Text passage:
◇ ◇ ◇ ◇
Volvo passenger safety research looks inside cars for trouble

Your suitcase may be heavy and hard to handle, but have you ever considered it a threat to your life?

 

While Volvo Car Corporation research suggests that only 1.1 of every 1,000 accident victims reports that they have been injured by something already inside their car, that hasn’t stopped the Swedish company from exploring ways of making the inside of Volvo cars even safer for occupants.

 

Unsecured cargo – luggage, sports gear, tools, groceries, or even pets – can be lethal under the sudden deceleration of a collision. Something that normally weighs 13.6 kg (30 lbs.) becomes a dangerous weapon weighing 590 kg (1,300 lbs.) in an abrupt stop from 96 km/h (60 mph). That means cars not only have to be engineered to protect passengers in external impacts, they should help protect them from impacts inside the car.

 

The European standard known as ECE R17-07 provides the minimum performance criteria for things like seats, seat anchors, head restraints and luggage nets. Volvo Cars engineers go further, engineering an extra margin of safety into interior components and then testing their developments in the sophisticated Volvo Cars Safety Centre to help ensure that components not only meet the letter of the law but also take into consideration the conditions and circumstances that occur in “real world” collisions. Tests examine front and rear seats (fully upright, folded and partly folded), with and without passengers and, of course, their luggage.

 

Although the rear seats of wagons seem the most likely areas of impact, the front passenger seats and the rear seats in sedans are also subject to impacts in a crash. Marianne Särnå of the Safety Centre urges drivers to secure heavy items with cargo nets or other approved restraints. “The forces at play here are very serious,” she says. “It’s important to keep loose things from becoming missiles in the car.”
◇ ◇ ◇ ◇
Work item A: List every kind of unsecured cargo that the Volvo interior safety article names as potentially lethal in a collision.
Work item B:
Answer these questions using the Volvo interior safety article:
(i) According to Volvo Car Corporation research, how many of every 1,000 accident victims report being injured by something already inside their car?
(ii) Which European standard sets the minimum performance criteria for seats, seat anchors, head restraints and luggage nets?
(iii) What does Marianne Särnå urge drivers to do?
Work item C: Copy out word for word the stretch of the Volvo interior safety article from "Your suitcase may" through "safer for occupants.".

Items from a data source:
◇ ◇ ◇ ◇
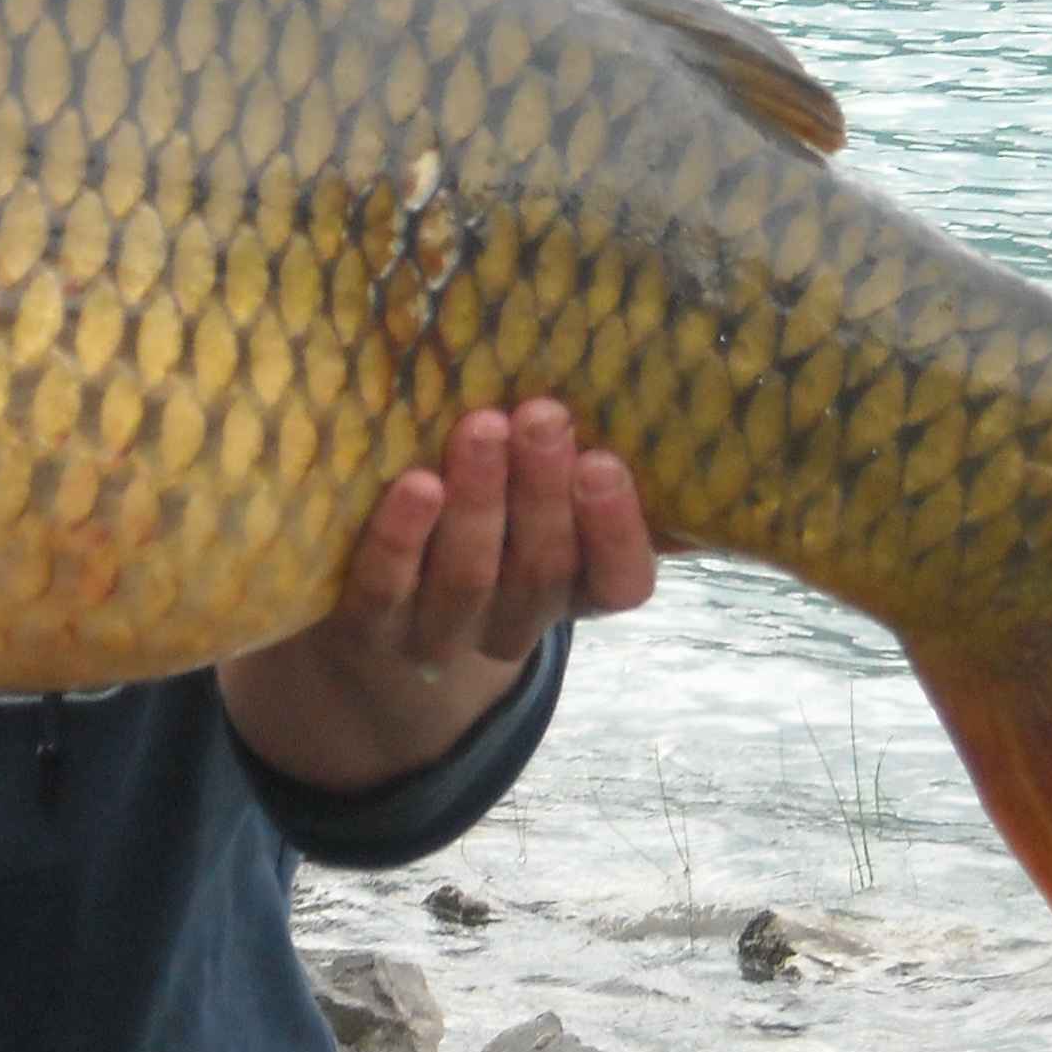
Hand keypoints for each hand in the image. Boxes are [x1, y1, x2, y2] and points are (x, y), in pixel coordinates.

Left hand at [217, 399, 656, 794]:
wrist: (384, 595)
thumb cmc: (490, 512)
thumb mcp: (550, 494)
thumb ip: (601, 469)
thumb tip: (679, 420)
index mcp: (577, 591)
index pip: (621, 584)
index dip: (616, 530)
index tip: (605, 462)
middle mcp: (516, 622)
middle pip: (541, 570)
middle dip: (542, 491)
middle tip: (541, 418)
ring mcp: (442, 634)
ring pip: (468, 579)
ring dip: (477, 504)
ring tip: (479, 429)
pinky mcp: (372, 627)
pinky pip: (386, 591)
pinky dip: (400, 540)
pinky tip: (413, 485)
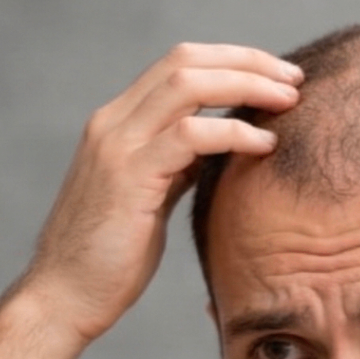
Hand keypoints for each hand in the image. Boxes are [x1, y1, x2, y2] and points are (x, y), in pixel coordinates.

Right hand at [18, 43, 301, 343]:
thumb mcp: (148, 197)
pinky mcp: (128, 176)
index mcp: (116, 123)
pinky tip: (264, 146)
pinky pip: (191, 135)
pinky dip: (234, 132)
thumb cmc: (108, 259)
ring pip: (188, 85)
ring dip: (247, 86)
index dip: (231, 61)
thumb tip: (219, 147)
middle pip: (186, 61)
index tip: (275, 76)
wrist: (65, 298)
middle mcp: (112, 123)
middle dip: (247, 62)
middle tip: (294, 79)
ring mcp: (117, 146)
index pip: (178, 64)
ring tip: (289, 101)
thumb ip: (176, 165)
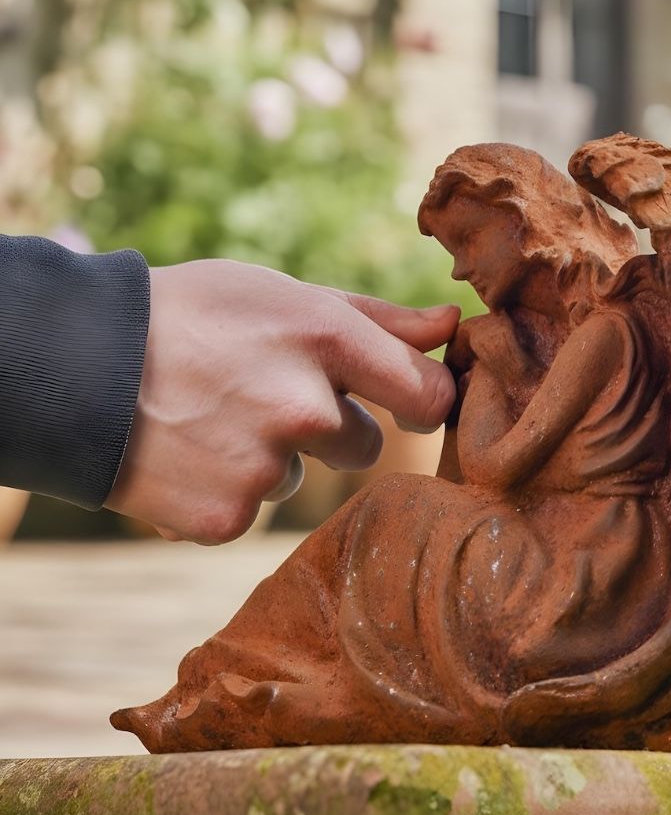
◇ ◇ ◇ ◇
Output A: Luggage, sports gear, tools, groceries, pets

Output B:
(i) 1.1
(ii) ECE R17-07
(iii) Secure heavy items with cargo nets or other approved restraints.

Output C:
Your suitcase may be heavy and hard to handle, but have you ever considered it a threat to your life?

 

While Volvo Car Corporation research suggests that only 1.1 of every 1,000 accident victims reports that they have been injured by something already inside their car, that hasn’t stopped the Swedish company from exploring ways of making the inside of Volvo cars even safer for occupants.